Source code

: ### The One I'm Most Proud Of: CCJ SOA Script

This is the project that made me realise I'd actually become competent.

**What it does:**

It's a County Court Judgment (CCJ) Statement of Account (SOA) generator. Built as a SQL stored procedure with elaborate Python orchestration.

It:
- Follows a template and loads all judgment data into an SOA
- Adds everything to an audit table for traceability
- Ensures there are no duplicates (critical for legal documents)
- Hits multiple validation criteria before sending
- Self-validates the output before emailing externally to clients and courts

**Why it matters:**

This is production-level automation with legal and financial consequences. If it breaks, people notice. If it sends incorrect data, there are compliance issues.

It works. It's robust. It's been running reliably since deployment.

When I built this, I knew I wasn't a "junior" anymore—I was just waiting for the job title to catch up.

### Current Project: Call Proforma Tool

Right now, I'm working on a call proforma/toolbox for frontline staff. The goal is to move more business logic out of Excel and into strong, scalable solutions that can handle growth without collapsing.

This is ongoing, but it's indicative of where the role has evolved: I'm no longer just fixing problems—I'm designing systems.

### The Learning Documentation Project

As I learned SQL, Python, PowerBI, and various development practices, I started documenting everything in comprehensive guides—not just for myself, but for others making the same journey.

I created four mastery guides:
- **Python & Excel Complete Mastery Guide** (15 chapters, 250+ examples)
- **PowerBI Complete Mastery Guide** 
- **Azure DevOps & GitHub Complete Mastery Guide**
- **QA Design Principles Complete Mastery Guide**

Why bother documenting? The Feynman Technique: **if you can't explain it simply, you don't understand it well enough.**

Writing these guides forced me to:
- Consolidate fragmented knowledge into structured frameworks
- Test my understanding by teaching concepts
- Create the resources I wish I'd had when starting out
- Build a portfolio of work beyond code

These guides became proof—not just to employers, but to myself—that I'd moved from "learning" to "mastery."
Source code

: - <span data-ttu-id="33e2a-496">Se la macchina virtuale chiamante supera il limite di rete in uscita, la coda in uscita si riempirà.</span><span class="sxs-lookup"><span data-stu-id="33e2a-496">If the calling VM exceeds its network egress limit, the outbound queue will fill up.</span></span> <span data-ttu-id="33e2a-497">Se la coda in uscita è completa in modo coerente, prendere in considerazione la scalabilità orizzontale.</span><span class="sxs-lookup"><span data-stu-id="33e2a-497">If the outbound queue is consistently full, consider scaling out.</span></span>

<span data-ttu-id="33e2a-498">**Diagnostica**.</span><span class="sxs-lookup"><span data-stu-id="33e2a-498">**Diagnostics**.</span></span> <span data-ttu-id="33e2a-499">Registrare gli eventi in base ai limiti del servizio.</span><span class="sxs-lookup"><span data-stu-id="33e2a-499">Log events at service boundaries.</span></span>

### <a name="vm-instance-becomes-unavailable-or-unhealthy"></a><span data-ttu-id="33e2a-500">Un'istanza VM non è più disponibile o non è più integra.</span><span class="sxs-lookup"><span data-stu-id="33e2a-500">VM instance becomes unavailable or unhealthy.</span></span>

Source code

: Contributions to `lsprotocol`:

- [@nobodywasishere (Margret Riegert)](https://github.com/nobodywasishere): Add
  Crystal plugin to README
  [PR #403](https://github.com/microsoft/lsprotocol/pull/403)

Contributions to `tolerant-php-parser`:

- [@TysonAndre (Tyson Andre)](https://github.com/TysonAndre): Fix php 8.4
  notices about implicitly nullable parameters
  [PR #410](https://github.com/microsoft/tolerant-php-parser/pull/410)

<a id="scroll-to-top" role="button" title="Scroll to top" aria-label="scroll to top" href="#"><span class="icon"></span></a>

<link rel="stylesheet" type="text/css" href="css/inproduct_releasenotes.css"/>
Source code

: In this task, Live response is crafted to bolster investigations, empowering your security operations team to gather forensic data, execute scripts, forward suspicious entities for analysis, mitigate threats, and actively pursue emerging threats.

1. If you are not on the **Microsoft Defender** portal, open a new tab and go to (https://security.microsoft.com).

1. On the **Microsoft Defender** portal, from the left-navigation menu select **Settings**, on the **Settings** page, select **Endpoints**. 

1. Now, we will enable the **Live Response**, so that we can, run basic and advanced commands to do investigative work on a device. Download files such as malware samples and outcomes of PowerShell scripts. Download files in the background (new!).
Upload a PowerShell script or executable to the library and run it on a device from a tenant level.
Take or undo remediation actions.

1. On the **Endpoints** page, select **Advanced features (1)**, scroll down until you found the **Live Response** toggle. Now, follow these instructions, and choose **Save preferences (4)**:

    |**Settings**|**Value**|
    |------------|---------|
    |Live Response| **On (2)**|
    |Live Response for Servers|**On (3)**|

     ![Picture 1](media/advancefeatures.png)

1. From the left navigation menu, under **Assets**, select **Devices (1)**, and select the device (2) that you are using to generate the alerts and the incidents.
+===+
Work request. In the data above, find the line that contains "This is the" and the line that contains "- Self-validates the". Repeat exactly those lines and every line between them, and only those.

Reply to the exercise.
This is the project that made me realise I'd actually become competent.

**What it does:**

It's a County Court Judgment (CCJ) Statement of Account (SOA) generator. Built as a SQL stored procedure with elaborate Python orchestration.

It:
- Follows a template and loads all judgment data into an SOA
- Adds everything to an audit table for traceability
- Ensures there are no duplicates (critical for legal documents)
- Hits multiple validation criteria before sending
- Self-validates the output before emailing externally to clients and courts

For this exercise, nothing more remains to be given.